The mechanisms by which the lens influences retinal growth and differentiation during vertebrate eye development are unclear, but recent studies in surface-dwelling fish and blind, cave-dwelling fish suggest that the lens acts in concert with another optic component, most likely the retinal pigment epithelium (RPE), to promote retinal survival, said William Jeffery, PhD, a professor in the Department of Biology, University of Maryland, College Park.

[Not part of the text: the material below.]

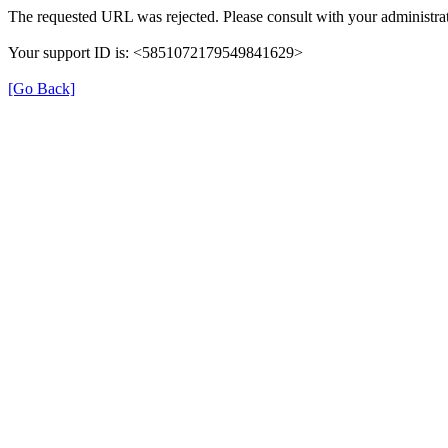
The requested URL was rejected. Please consult with your administrat
Your support ID is: <5851072179549841629>
[Go Back]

Dr. Jeffery has studied eye development in two forms of the species Astyanax mexicanus, a Mexican tetra. He found that the cavefish eye is similar to that of the surface fish during the first 20 hours of embryonic development, but after that point the eye of the surface fish continues to grow, while the lens of the cavefish degenerates and dies through apoptosis. The retina also begins to show signs of apoptosis shortly after.
Studying cell proliferation, Dr. Jeffery had to resolve an enigma: the eye of the cavefish stops growing, but new cells continue to form.
"The conclusion of these studies is that cavefish retina differs from surface fish retina in that new cells are born in the ciliary margin zone and other places and begin to migrate into the retina but do not differentiate and die," he said. "There are cycles of cell division an cell death that occur in the cavefish retina that balance the situation so that there is no net growth."
He has also experimented with reciprocal eye transplantation in fish hybridized to have small eyes and wild-type surface fish. This experiment showed that the lens controlled the size of the entire eye; a small lens transplanted into a wild-type fish resulted in a smaller eye characteristic of the hybrid, and a normal eye transplanted into the hybrid produced a larger eye. Through additional experiments, he discovered that lens deletion alone does not induce retinal apoptosis and concluded that another tissue works with the lens in controlling growth.
Dr. Jeffery believe this tissue is RPE because it shows apoptosis in cavefish, is missing and does not become pigmented, and in surface fish, RPE grows around the eye cup of a deleted lens and could replace it molecularly and geographically.